### Raw data
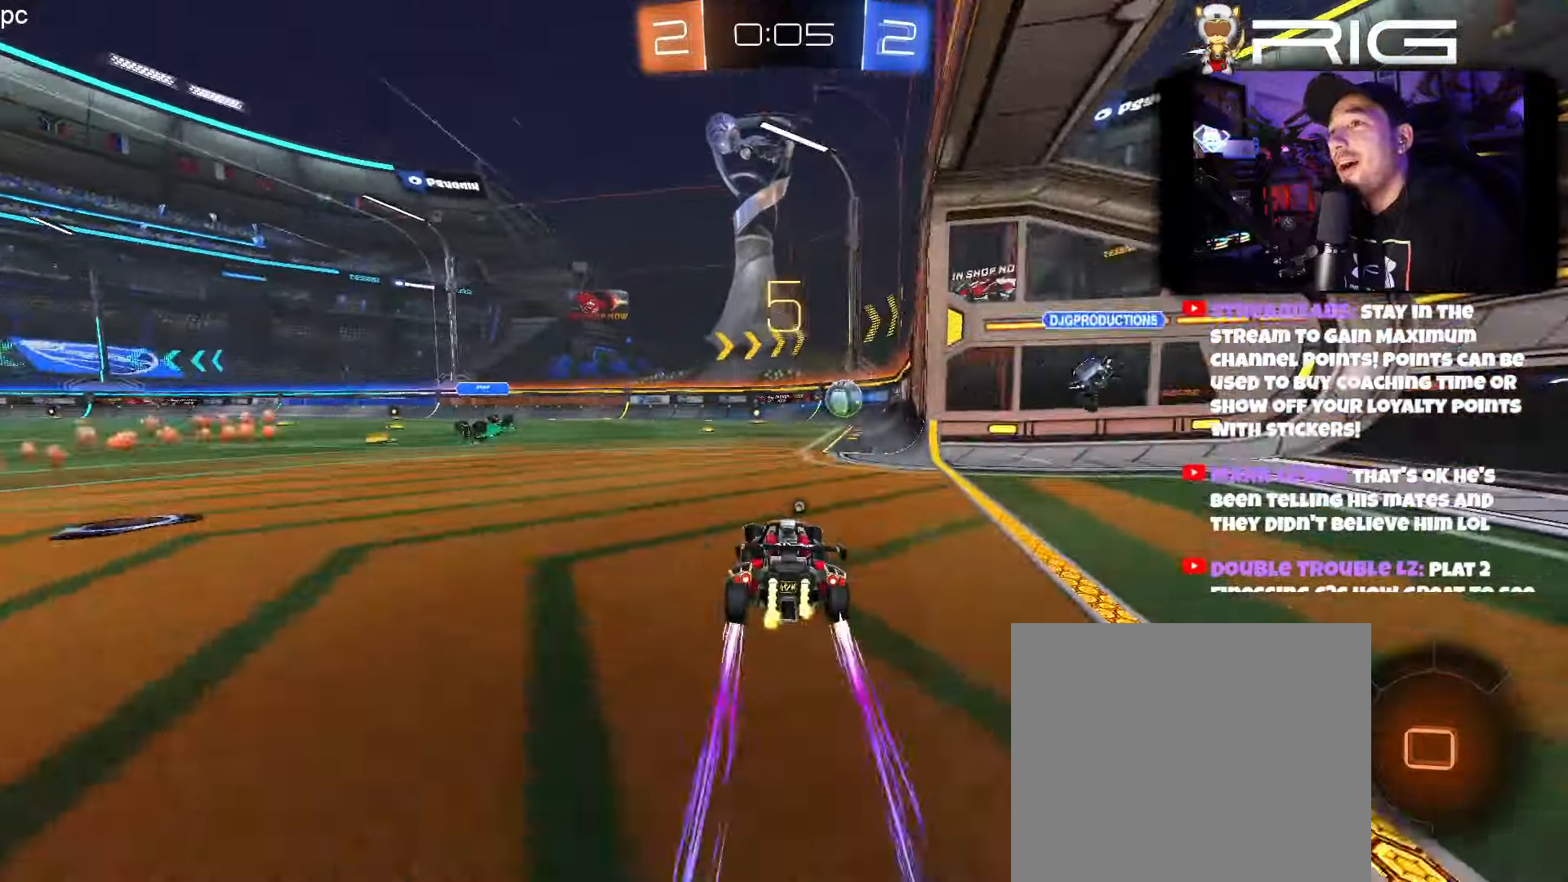
{"buttons": ["R2"], "left_stick": "center", "events": [[66, "X", "up"], [83, "B", "up"]]}
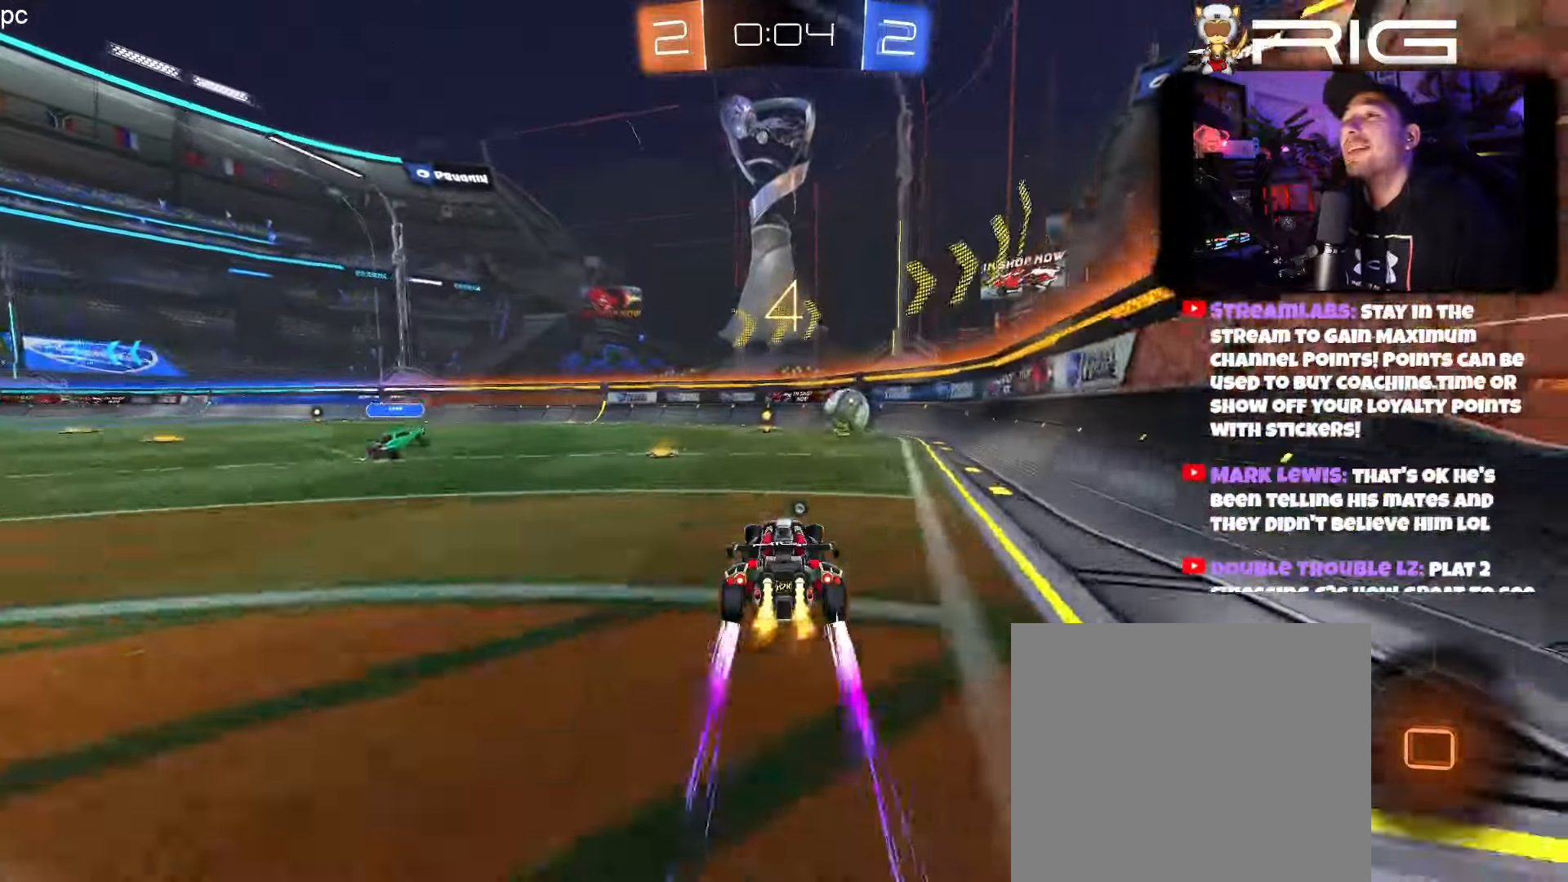
{"buttons": ["R2"], "left_stick": "center", "events": []}
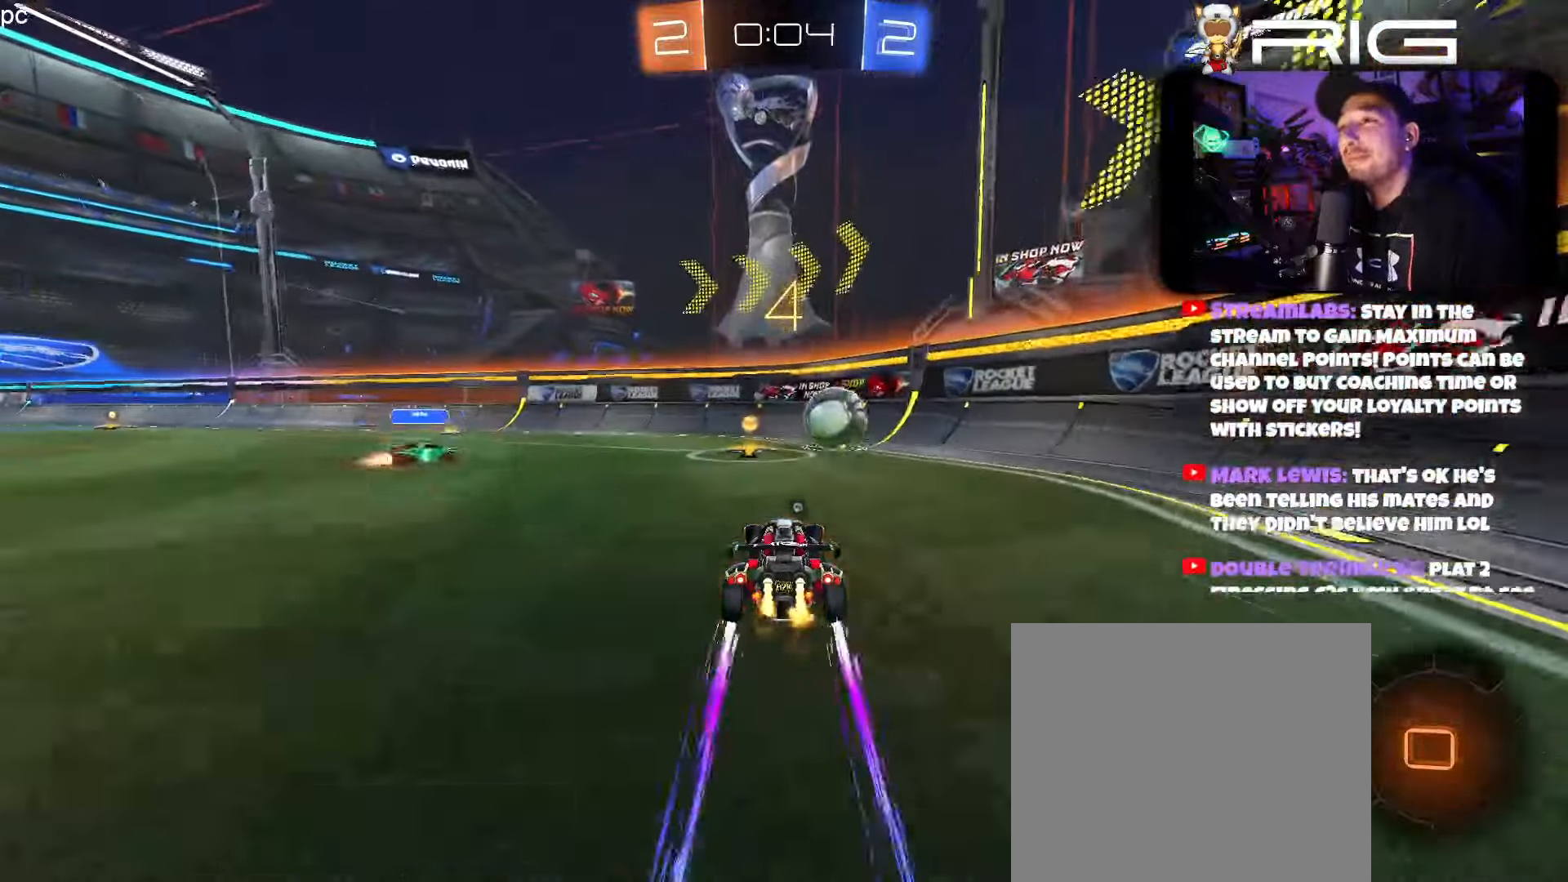
{"buttons": ["X", "R2"], "left_stick": "right", "events": [[183, "left_stick", "right"], [333, "DPAD_LEFT", "down"], [400, "X", "down"], [450, "DPAD_LEFT", "up"]]}
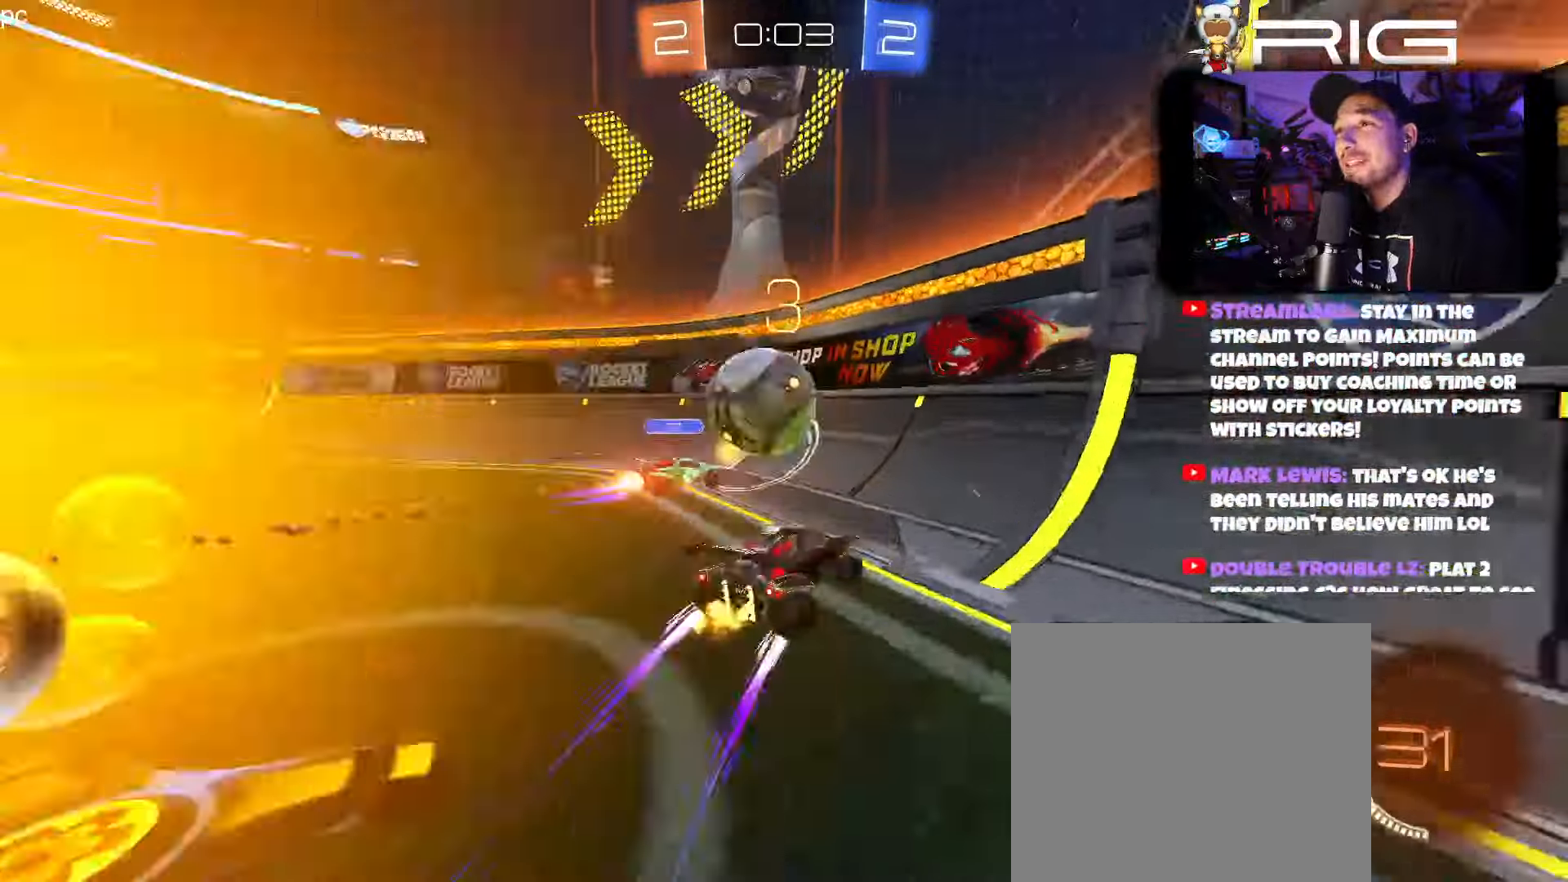
{"buttons": ["R2"], "left_stick": "center", "events": [[16, "X", "up"], [66, "left_stick", "center"], [116, "left_stick", "left"], [366, "left_stick", "right"], [500, "left_stick", "center"]]}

### Activity
Go through the material and report each line that holds the string "right".

### Response below
{"buttons": ["X", "R2"], "left_stick": "right", "events": [[183, "left_stick", "right"], [333, "DPAD_LEFT", "down"], [400, "X", "down"], [450, "DPAD_LEFT", "up"]]}
{"buttons": ["R2"], "left_stick": "center", "events": [[16, "X", "up"], [66, "left_stick", "center"], [116, "left_stick", "left"], [366, "left_stick", "right"], [500, "left_stick", "center"]]}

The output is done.